## [SOURCE DOCUMENT]
Solution 2: Event Versioning / Sequence Numbers
Add explicit sequence numbers to events:
# Producer side
class OrderEventProducer:
def __init__(self):
self.sequence_store = Redis() # Or database
def publish(self, order_id, event_type, data):
# Atomically increment sequence number
seq_num = self.sequence_store.incr(f"seq:{order_id}")
event = {
'order_id': order_id,
'sequence': seq_num, # Explicit ordering
'type': event_type,
'data': data,
'timestamp': time.time()
}
kafka_producer.send('order-events', key=order_id, value=event)
# Consumer side - reorder before processing
class OrderedEventConsumer:
def __init__(self):
self.buffer = defaultdict(list) # {order_id: [events]}
self.expected_seq = defaultdict(lambda: 1) # {order_id: next_expected}
def handle_event(self, event):
order_id = event['order_id']
seq = event['sequence']
expected = self.expected_seq[order_id]
if seq == expected:
# In order - process immediately
self.process_event(event)
self.expected_seq[order_id] += 1
# Check buffer for next events
self.process_buffered(order_id)
elif seq > expected:
# Future event - buffer it
heapq.heappush(self.buffer[order_id], (seq, event))
# Set timeout to process anyway after N seconds
self.schedule_timeout(order_id, seq, timeout=30)
else:
# Old event (duplicate or already processed)
log.warning(f"Received old event: {seq} < {expected}")
def process_buffered(self, order_id):
"""Process any buffered events that are now in order"""
while self.buffer[order_id]:
next_seq, next_event = self.buffer[order_id][0]
if next_seq == self.expected_seq[order_id]:
heapq.heappop(self.buffer[order_id])
self.process_event(next_event)
self.expected_seq[order_id] += 1
else:
break # Gap in sequence, wait
Solution 3: Timestamp-Based Ordering
Use logical timestamps (Lamport or Vector Clocks):
# Lamport Timestamp implementation
class LamportClock:
def __init__(self):
self.time = 0
self.lock = threading.Lock()
def tick(self) -> int:
"""Increment and return timestamp"""
with self.lock:
self.time += 1
return self.time
def update(self, received_time: int) -> int:
"""Update based on received timestamp"""
with self.lock:
self.time = max(self.time, received_time) + 1
return self.time
# Producer
clock = LamportClock()
def publish_event(event):
event['lamport_ts'] = clock.tick()
kafka_producer.send('events', value=event)
# Consumer - sort by lamport timestamp
def consume_events(events):
sorted_events = sorted(events, key=lambda e: (e['lamport_ts'], e['producer_id']))

## [DIRECTIONS]
a. Name every class defined in the event-ordering excerpt.
b. Reproduce the part of the event-ordering excerpt starting at "# Set timeout" and ending at "self.process_event(next_event)".

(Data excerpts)
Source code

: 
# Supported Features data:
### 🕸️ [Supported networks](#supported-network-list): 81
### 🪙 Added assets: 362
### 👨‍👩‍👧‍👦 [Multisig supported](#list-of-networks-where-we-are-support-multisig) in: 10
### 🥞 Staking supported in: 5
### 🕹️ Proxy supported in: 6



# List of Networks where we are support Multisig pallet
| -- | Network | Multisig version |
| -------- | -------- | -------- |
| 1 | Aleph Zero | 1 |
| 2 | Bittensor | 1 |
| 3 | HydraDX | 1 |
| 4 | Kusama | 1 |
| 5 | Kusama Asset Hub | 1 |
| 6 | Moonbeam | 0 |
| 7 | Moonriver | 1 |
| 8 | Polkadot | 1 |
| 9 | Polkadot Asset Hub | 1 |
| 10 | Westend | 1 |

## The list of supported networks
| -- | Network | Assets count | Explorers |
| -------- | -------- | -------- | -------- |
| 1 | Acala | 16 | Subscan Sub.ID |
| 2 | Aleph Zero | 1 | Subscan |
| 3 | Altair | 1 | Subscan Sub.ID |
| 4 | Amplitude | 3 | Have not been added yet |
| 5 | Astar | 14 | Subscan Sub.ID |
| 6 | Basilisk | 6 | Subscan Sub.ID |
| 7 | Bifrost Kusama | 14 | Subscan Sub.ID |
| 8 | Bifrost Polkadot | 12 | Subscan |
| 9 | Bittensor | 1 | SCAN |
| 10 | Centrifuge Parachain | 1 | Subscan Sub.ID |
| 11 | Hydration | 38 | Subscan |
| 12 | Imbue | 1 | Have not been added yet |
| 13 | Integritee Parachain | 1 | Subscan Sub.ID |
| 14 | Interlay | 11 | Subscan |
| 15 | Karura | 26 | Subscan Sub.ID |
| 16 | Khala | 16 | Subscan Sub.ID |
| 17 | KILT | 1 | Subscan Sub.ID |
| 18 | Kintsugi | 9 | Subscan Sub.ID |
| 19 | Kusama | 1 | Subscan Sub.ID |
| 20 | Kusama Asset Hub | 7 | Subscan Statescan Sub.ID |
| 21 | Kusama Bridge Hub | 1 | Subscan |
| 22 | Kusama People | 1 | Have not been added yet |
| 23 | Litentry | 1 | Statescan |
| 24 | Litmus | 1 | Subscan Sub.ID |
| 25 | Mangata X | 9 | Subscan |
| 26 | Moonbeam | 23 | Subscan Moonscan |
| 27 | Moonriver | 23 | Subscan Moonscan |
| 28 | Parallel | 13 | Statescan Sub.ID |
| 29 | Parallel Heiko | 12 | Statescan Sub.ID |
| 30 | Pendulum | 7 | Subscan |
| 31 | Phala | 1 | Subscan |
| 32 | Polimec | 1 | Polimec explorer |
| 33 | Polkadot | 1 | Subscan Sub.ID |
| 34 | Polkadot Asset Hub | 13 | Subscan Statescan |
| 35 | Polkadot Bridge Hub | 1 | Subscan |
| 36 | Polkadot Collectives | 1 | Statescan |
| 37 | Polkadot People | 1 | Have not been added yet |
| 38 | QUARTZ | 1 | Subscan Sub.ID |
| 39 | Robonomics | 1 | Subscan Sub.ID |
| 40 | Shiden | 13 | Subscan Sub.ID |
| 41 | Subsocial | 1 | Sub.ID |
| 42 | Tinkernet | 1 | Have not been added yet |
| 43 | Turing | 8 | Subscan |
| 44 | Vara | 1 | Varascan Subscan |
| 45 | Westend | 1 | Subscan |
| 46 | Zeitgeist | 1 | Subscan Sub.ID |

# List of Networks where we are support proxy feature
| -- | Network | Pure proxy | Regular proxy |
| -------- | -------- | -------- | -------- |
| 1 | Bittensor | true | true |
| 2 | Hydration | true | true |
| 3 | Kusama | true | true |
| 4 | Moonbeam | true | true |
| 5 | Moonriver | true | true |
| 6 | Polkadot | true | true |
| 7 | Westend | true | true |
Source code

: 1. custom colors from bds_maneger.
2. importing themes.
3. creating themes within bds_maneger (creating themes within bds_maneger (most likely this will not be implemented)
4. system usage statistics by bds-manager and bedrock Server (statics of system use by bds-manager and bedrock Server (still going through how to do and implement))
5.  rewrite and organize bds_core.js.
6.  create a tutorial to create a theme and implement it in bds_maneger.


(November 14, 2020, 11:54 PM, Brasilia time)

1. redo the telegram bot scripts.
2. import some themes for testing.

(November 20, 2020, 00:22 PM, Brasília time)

* * *

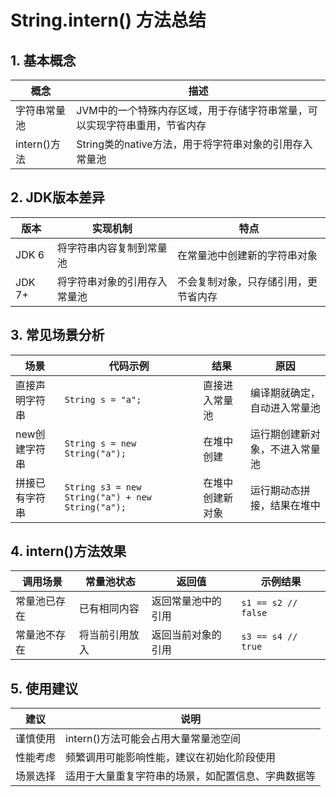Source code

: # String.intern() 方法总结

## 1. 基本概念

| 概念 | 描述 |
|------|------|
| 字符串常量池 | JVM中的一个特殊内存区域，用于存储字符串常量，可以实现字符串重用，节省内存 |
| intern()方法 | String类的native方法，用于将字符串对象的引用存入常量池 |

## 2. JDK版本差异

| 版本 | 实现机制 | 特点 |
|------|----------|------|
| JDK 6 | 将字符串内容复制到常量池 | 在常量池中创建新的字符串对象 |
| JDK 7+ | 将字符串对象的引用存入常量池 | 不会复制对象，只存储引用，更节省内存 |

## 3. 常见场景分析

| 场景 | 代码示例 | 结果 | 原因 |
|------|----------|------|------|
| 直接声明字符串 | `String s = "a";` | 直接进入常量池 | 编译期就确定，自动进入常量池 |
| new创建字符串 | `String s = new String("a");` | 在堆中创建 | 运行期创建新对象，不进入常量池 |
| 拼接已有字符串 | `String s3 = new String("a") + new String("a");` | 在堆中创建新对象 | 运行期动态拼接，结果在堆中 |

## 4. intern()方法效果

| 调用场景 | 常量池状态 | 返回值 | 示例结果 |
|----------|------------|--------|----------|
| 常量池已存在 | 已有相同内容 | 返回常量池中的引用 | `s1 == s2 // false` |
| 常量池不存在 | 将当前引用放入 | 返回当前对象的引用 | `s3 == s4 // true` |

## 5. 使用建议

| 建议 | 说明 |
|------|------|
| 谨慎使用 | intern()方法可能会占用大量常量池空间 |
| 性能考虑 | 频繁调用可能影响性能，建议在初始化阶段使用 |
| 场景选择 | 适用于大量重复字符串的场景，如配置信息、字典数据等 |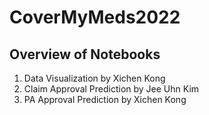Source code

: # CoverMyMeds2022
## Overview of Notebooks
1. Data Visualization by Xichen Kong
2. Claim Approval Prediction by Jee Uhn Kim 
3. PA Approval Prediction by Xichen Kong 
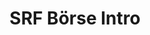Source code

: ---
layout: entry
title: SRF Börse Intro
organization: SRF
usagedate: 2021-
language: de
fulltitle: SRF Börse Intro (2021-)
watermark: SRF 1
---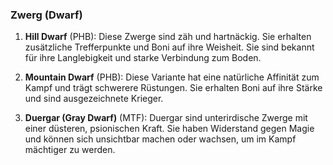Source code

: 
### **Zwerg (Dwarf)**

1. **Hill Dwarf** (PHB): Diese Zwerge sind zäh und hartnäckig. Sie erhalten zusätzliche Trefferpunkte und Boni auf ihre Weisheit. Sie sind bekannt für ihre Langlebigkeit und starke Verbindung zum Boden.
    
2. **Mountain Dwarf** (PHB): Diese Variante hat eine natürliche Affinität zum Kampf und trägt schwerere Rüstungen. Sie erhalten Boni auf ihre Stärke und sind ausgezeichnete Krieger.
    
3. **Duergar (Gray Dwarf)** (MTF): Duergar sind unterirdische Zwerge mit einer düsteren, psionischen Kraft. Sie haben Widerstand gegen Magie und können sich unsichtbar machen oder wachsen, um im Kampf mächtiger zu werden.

* * *

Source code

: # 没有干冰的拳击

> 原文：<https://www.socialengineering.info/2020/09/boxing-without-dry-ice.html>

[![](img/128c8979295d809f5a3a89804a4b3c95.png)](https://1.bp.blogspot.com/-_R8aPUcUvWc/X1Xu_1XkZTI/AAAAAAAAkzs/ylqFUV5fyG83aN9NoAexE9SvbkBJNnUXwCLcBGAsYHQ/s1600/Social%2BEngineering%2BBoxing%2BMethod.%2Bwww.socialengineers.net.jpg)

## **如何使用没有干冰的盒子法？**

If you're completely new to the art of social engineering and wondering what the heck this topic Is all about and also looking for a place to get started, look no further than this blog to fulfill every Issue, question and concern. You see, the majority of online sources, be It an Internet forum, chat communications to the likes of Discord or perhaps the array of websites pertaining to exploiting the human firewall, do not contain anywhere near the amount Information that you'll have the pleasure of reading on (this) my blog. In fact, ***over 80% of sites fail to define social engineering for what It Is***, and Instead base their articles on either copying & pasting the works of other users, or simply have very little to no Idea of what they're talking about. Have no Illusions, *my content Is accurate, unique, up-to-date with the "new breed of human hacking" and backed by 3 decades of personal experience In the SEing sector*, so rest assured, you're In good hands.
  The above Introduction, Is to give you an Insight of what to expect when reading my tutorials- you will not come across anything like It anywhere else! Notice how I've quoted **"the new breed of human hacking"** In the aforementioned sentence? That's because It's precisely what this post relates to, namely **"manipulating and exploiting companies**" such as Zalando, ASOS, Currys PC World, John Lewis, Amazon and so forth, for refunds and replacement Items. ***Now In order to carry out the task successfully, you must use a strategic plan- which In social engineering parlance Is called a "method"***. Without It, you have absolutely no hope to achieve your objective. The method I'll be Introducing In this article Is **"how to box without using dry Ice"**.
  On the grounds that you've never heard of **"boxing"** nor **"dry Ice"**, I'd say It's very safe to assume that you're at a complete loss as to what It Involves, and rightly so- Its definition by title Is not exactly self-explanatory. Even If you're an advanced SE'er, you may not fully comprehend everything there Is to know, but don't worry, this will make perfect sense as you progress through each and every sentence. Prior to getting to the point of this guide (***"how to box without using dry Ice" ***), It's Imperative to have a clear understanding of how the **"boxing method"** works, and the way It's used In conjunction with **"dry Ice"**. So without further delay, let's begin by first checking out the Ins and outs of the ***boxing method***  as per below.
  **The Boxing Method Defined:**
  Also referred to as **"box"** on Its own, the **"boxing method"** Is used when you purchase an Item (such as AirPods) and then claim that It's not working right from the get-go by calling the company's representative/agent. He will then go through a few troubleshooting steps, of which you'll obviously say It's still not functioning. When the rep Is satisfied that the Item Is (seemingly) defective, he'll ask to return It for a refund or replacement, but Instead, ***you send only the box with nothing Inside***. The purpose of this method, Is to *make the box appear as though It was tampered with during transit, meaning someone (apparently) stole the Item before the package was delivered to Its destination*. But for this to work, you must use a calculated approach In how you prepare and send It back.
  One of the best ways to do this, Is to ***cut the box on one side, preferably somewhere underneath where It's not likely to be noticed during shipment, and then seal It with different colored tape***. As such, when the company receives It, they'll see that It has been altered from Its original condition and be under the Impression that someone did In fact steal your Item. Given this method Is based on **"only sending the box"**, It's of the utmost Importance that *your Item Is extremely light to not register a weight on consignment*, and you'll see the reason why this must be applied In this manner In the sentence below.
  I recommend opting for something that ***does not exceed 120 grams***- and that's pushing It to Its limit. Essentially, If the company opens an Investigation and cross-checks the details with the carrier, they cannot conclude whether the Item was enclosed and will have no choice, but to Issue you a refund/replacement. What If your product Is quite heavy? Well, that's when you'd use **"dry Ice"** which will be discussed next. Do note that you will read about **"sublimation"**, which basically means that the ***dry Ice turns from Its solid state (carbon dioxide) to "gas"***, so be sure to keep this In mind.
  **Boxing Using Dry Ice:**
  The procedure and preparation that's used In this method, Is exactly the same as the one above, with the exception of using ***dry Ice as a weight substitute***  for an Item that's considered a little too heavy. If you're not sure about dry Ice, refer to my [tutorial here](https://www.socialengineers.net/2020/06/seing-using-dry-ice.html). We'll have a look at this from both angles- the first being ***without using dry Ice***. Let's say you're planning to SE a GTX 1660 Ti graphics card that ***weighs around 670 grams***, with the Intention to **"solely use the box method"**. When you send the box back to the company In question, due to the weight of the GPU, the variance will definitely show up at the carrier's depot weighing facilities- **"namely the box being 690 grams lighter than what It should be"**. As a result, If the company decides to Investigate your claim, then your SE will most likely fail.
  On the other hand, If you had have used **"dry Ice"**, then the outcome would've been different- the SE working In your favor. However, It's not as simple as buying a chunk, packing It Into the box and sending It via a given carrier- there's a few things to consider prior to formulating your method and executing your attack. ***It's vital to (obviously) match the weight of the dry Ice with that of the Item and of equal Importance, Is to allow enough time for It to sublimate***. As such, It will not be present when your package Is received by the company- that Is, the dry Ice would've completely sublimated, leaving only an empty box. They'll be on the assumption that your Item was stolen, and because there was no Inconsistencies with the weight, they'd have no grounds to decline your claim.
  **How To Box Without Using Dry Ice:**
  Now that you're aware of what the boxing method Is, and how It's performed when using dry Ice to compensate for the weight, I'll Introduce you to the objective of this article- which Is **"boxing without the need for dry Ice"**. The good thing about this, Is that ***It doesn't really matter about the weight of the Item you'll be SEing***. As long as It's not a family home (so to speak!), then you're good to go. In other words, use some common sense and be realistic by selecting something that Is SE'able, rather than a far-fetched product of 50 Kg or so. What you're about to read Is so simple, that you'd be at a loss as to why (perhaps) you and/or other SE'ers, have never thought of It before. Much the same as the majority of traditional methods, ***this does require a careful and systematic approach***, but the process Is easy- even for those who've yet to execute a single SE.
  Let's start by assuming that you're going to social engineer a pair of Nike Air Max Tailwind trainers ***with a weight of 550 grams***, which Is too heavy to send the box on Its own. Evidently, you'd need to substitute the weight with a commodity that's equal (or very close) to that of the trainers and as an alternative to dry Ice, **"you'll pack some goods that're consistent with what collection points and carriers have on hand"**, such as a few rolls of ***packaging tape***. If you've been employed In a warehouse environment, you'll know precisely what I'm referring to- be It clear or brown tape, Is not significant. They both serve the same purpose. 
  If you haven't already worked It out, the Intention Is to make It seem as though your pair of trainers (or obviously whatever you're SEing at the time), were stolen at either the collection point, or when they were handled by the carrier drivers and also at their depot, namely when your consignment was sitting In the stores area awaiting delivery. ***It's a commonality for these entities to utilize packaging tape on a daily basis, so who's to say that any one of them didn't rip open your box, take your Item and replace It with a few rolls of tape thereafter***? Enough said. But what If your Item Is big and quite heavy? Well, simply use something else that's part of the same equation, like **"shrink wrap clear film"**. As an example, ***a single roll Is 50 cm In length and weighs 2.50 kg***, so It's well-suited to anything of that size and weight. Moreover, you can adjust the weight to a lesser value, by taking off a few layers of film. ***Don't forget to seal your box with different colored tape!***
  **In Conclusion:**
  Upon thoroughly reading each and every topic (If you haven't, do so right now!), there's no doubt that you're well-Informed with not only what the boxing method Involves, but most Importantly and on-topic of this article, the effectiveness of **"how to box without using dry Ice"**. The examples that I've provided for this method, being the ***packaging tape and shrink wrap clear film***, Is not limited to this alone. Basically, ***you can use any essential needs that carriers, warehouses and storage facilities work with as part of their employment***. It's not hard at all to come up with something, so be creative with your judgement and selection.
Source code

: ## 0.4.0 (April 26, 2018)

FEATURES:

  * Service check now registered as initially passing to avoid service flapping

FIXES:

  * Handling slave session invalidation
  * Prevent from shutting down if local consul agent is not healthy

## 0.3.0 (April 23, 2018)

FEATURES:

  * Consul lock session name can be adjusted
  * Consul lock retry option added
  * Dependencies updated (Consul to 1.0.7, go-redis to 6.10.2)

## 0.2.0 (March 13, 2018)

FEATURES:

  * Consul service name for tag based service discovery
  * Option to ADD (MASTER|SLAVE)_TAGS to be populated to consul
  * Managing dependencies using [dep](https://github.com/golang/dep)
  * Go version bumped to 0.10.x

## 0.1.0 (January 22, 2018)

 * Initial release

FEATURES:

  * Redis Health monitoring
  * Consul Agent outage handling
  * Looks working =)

## [RESULTS FOR EACH TASK]
a. OrderEventProducer, OrderedEventConsumer, LamportClock

b.
# Set timeout to process anyway after N seconds
self.schedule_timeout(order_id, seq, timeout=30)
else:
# Old event (duplicate or already processed)
log.warning(f"Received old event: {seq} < {expected}")
def process_buffered(self, order_id):
"""Process any buffered events that are now in order"""
while self.buffer[order_id]:
next_seq, next_event = self.buffer[order_id][0]
if next_seq == self.expected_seq[order_id]:
heapq.heappop(self.buffer[order_id])
self.process_event(next_event)